» What the exercise asks: Some entries follow. Reproduce exactly the lines starting at the one with "chocolate recipe! 🍫✨" and stopping after the one with "A distinguishing feature".

[Collected data]
+ + + + + + +
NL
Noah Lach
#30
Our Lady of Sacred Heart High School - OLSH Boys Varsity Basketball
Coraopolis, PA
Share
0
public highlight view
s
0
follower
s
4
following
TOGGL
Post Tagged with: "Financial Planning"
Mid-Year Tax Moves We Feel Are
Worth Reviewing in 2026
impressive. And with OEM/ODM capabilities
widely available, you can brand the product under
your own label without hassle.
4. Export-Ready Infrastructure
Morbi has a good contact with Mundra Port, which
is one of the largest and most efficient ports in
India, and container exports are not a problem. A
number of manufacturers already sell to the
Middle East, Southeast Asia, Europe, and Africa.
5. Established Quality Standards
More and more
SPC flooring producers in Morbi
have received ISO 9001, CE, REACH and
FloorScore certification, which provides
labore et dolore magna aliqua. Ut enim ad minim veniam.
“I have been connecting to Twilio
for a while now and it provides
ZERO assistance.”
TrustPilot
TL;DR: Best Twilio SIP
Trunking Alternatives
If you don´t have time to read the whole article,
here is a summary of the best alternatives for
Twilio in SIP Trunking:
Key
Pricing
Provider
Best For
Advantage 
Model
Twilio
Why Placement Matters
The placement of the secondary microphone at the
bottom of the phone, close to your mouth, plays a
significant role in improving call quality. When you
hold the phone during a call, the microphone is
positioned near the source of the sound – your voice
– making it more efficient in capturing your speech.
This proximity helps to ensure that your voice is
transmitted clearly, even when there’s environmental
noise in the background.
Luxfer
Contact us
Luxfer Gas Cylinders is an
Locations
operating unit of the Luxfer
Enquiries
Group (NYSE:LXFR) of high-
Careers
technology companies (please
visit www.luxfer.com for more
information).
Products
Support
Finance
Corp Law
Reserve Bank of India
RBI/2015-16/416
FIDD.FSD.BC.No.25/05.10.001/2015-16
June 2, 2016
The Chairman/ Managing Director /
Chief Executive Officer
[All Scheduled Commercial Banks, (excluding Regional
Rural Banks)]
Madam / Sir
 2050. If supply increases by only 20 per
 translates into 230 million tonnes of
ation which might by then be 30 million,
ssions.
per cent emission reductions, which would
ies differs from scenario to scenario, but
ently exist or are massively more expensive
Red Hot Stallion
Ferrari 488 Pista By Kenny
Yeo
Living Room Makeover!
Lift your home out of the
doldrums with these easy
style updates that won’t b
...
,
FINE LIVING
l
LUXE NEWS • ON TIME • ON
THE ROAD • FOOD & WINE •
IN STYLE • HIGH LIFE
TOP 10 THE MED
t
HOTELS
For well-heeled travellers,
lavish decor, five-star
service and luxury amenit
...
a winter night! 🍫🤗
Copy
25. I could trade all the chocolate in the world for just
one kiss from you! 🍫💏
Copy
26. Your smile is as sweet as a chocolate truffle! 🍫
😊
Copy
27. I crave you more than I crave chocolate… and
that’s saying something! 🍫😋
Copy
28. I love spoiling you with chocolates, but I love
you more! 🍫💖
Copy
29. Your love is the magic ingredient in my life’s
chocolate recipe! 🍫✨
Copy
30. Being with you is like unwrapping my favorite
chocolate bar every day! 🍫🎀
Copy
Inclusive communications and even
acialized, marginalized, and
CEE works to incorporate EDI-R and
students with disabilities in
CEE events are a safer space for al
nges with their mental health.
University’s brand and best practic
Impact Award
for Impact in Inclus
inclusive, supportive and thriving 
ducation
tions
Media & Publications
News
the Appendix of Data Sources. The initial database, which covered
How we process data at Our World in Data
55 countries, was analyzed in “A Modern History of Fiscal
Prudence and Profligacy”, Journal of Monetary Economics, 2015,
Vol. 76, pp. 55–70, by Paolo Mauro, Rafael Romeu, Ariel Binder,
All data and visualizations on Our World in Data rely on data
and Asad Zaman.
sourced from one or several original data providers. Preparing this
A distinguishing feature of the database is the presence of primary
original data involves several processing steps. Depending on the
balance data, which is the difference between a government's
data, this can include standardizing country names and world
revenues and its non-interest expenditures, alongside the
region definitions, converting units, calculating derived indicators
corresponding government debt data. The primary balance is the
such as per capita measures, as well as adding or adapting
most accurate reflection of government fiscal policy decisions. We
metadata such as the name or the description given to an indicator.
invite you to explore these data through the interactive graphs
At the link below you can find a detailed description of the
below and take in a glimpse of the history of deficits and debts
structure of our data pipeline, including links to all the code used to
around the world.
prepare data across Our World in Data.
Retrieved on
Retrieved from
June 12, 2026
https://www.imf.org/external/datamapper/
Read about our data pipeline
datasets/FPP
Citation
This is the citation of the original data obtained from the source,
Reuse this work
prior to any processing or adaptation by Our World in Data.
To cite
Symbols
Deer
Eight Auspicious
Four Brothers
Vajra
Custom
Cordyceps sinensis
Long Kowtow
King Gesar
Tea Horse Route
+ + + + + + +
» Output of the exercise:
chocolate recipe! 🍫✨
Copy
30. Being with you is like unwrapping my favorite
chocolate bar every day! 🍫🎀
Copy
Inclusive communications and even
acialized, marginalized, and
CEE works to incorporate EDI-R and
students with disabilities in
CEE events are a safer space for al
nges with their mental health.
University’s brand and best practic
Impact Award
for Impact in Inclus
inclusive, supportive and thriving 
ducation
tions
Media & Publications
News
the Appendix of Data Sources. The initial database, which covered
How we process data at Our World in Data
55 countries, was analyzed in “A Modern History of Fiscal
Prudence and Profligacy”, Journal of Monetary Economics, 2015,
Vol. 76, pp. 55–70, by Paolo Mauro, Rafael Romeu, Ariel Binder,
All data and visualizations on Our World in Data rely on data
and Asad Zaman.
sourced from one or several original data providers. Preparing this
A distinguishing feature of the database is the presence of primary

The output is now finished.